[Text section — start]
How many integers could be in such a way that any digits is not bigger than the left digits?

Question

How many 4-digits integers could be in such a way that any digits is not bigger than it's left digits?

I Try it with simulation, i get 714. anyone could describe a formula for me?

My try:

Answer 1

Assuming you mean the four digit number to have the digits weakly decreasing (each less than or equal to the digit to the left), I get $715$, so think you missed one. If I had to guess it is $0000$, but maybe you don't allow that. One way to think of it is to select four digits allowing repetition. Each selection generates a single solution-just sort the digits selected in descending order. One way to get this is stars and bars. Add 3 to the thousands digit, 2 to the hundreds, 1 to the tens, and 0 to the ones. Now we don't allow any ties. Choose 4 numbers from the range 0 through 12 without repetition, which you can do in ${13 \choose 4}=715$ ways. Sort them, subtract the numbers added, and you have a four digit number with the digits weakly decreasing.

Another approach is to enumerate the distributions of duplicate digits. No duplicates gives ${10 \choose 4}=210$ One pair gives $10{9 \choose 2}=360$ A triplet gives $90$. Four of a kind gives $10$. Two pair gives ${10 \choose 2}=45$ and $210+360+90+10+45=715$
[Text section — finish]
**What you need to do**.
#1 According to the thread on weakly decreasing four-digit numbers, why is 3 added to the thousands digit, 2 to the hundreds, 1 to the tens and 0 to the ones? Answer in one to three sentences.
#2 In the thread on weakly decreasing four-digit numbers, what count does the second approach give for the case of one pair of duplicate digits?
#3 Quote the thread on weakly decreasing four-digit numbers from "I Try it with" to "digits weakly decreasing.", inclusive.
[Provided material — start]
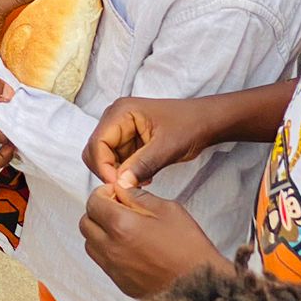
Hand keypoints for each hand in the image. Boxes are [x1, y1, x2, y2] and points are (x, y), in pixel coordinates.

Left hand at [79, 185, 229, 298]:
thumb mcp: (168, 209)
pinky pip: (103, 263)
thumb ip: (138, 196)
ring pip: (91, 244)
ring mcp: (115, 269)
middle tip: (117, 208)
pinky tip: (128, 246)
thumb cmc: (190, 249)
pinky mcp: (121, 283)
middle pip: (86, 223)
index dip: (104, 193)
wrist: (203, 285)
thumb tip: (121, 189)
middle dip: (98, 211)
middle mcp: (113, 248)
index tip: (117, 194)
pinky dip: (108, 251)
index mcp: (121, 226)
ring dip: (100, 232)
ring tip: (122, 228)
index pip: (93, 202)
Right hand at [83, 96, 216, 188]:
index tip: (119, 187)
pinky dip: (126, 171)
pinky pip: (118, 159)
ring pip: (105, 157)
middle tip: (128, 188)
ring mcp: (121, 129)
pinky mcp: (129, 139)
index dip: (103, 167)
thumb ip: (142, 165)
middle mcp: (115, 118)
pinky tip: (144, 177)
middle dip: (108, 171)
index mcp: (120, 112)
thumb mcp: (166, 148)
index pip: (96, 143)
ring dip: (118, 173)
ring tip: (141, 181)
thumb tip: (120, 185)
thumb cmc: (188, 127)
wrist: (205, 122)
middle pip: (96, 150)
[Provided material — finish]
**Task-by-task answers**.
#1 Adding these amounts removes any ties, so the digits become distinct. You can then choose 4 different numbers from 0 through 12 in 715 ways. Sorting them and subtracting the added amounts gives a four-digit number with weakly decreasing digits.

#2 360

#3
I Try it with simulation, i get 714. anyone could describe a formula for me?

My try:

Answer 1

Assuming you mean the four digit number to have the digits weakly decreasing (each less than or equal to the digit to the left), I get $715$, so think you missed one. If I had to guess it is $0000$, but maybe you don't allow that. One way to think of it is to select four digits allowing repetition. Each selection generates a single solution-just sort the digits selected in descending order. One way to get this is stars and bars. Add 3 to the thousands digit, 2 to the hundreds, 1 to the tens, and 0 to the ones. Now we don't allow any ties. Choose 4 numbers from the range 0 through 12 without repetition, which you can do in ${13 \choose 4}=715$ ways. Sort them, subtract the numbers added, and you have a four digit number with the digits weakly decreasing.